Dataset entries
=== Begin Enclosure ===

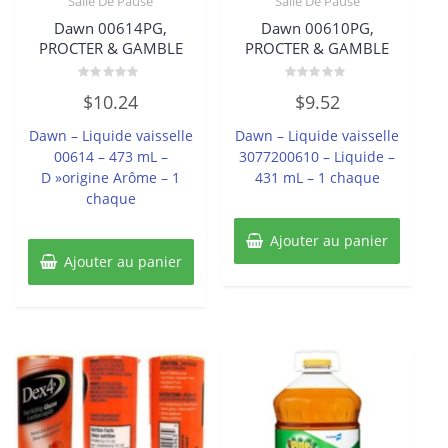
Salle De Pause
Salle De Pause
Dawn 00614PG,
Dawn 00610PG,
PROCTER & GAMBLE
PROCTER & GAMBLE
Note
Note
$
10.24
$
9.52
0
0
sur
sur
5
5
Dawn – Liquide vaisselle
Dawn – Liquide vaisselle
00614 – 473 mL –
3077200610 – Liquide –
D »origine Arôme – 1
431 mL – 1 chaque
chaque
Ajouter au panier
Ajouter au panier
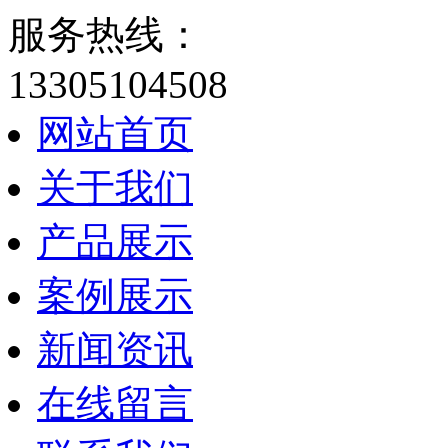
服务热线：
13305104508
网站首页
关于我们
产品展示
案例展示
新闻资讯
在线留言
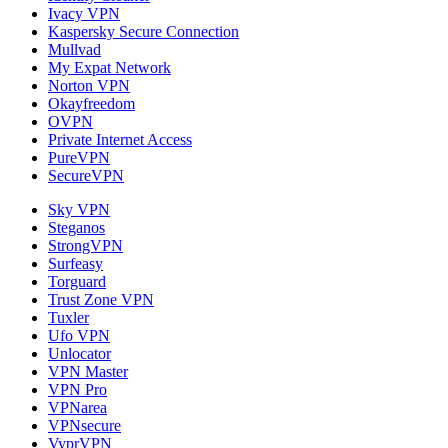
Ivacy VPN
Kaspersky Secure Connection
Mullvad
My Expat Network
Norton VPN
Okayfreedom
OVPN
Private Internet Access
PureVPN
SecureVPN
Sky VPN
Steganos
StrongVPN
Surfeasy
Torguard
Trust Zone VPN
Tuxler
Ufo VPN
Unlocator
VPN Master
VPN Pro
VPNarea
VPNsecure
VyprVPN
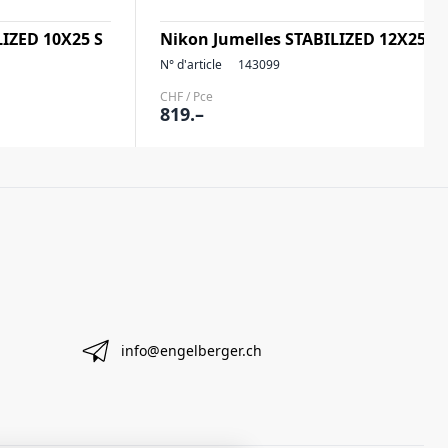
LIZED 10X25 S
Nikon Jumelles STABILIZED 12X25 S
N° d'article
143099
CHF / Pce
819.–
info@engelberger.ch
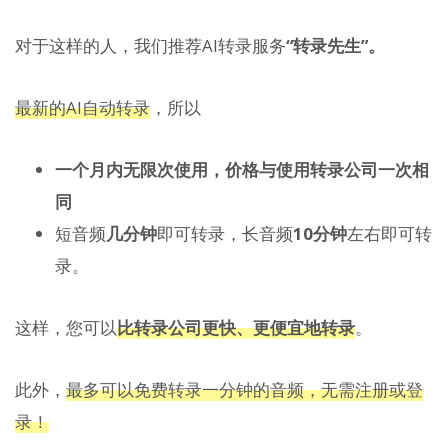
对于这样的人，我们推荐AI转录服务
“转录先生”。
最新的AI自动转录
，所以
一个月内无限次使用，
价格与使用转录公司一次相
同
短音频
几分钟
即可转录，长音频
10分钟
左右即可转
录。
这样，您可以
比转录公司更快、更便宜地转录
。
此外，
最多可以免费转录一分钟的音频，无需注册或登
录！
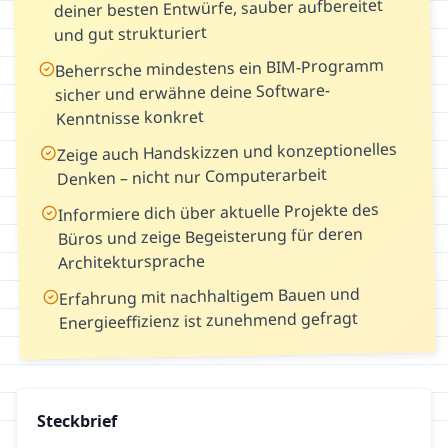
deiner besten Entwürfe, sauber aufbereitet
und gut strukturiert
Beherrsche mindestens ein BIM-Programm
sicher und erwähne deine Software-
Kenntnisse konkret
Zeige auch Handskizzen und konzeptionelles
Denken – nicht nur Computerarbeit
Informiere dich über aktuelle Projekte des
Büros und zeige Begeisterung für deren
Architektursprache
Erfahrung mit nachhaltigem Bauen und
Energieeffizienz ist zunehmend gefragt
Steckbrief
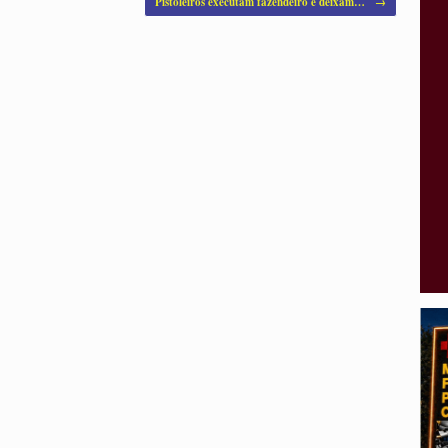
Pistoleiros executam fazendeiro e deixam…
→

=== End Enclosure ===

Every word of the data should be reproduced exactly; please omit any pictures.

Salle De Pause
Salle De Pause
Dawn 00614PG,
Dawn 00610PG,
PROCTER & GAMBLE
PROCTER & GAMBLE
Note
Note
$
10.24
$
9.52
0
0
sur
sur
5
5
Dawn – Liquide vaisselle
Dawn – Liquide vaisselle
00614 – 473 mL –
3077200610 – Liquide –
D »origine Arôme – 1
431 mL – 1 chaque
chaque
Ajouter au panier
Ajouter au panier
服务热线：
13305104508
网站首页
关于我们
产品展示
案例展示
新闻资讯
在线留言
Ivacy VPN
Kaspersky Secure Connection
Mullvad
My Expat Network
Norton VPN
Okayfreedom
OVPN
Private Internet Access
PureVPN
SecureVPN
Sky VPN
Steganos
StrongVPN
Surfeasy
Torguard
Trust Zone VPN
Tuxler
Ufo VPN
Unlocator
VPN Master
VPN Pro
VPNarea
VPNsecure
VyprVPN
LIZED 10X25 S
Nikon Jumelles STABILIZED 12X25 S
N° d'article
143099
CHF / Pce
819.–
info@engelberger.ch
对于这样的人，我们推荐AI转录服务
“转录先生”。
最新的AI自动转录
，所以
一个月内无限次使用，
价格与使用转录公司一次相
同
短音频
几分钟
即可转录，长音频
10分钟
左右即可转
录。
这样，您可以
比转录公司更快、更便宜地转录
。
此外，
最多可以免费转录一分钟的音频，无需注册或登
录！
deiner besten Entwürfe, sauber aufbereitet
und gut strukturiert
Beherrsche mindestens ein BIM-Programm
sicher und erwähne deine Software-
Kenntnisse konkret
Zeige auch Handskizzen und konzeptionelles
Denken – nicht nur Computerarbeit
Informiere dich über aktuelle Projekte des
Büros und zeige Begeisterung für deren
Architektursprache
Erfahrung mit nachhaltigem Bauen und
Energieeffizienz ist zunehmend gefragt
Steckbrief
Pistoleiros executam fazendeiro e deixam…
→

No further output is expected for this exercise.